◆ Extracted page text data ◆

▬▬▬

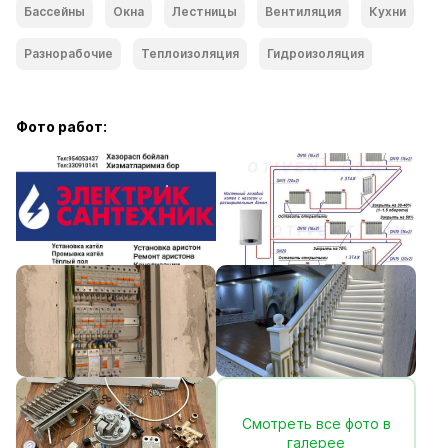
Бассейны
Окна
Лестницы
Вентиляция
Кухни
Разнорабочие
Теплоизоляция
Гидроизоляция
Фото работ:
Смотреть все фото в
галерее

▬▬▬

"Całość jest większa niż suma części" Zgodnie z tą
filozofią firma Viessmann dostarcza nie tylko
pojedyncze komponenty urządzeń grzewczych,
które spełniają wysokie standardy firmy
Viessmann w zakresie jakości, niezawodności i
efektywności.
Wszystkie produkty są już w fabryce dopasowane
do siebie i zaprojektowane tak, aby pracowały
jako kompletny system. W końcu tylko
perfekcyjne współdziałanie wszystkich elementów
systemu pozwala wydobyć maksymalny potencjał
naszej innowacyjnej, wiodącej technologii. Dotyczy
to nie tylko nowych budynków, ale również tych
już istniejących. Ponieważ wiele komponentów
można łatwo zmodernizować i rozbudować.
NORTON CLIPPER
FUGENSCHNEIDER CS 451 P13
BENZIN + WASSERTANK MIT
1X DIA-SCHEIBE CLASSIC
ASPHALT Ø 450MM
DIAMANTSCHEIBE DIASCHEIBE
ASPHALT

▬▬▬

◆ Your objective ◆
The answer should be one number: how many lines of the data above contain "Viessmann".

◆ Written answer ◆
2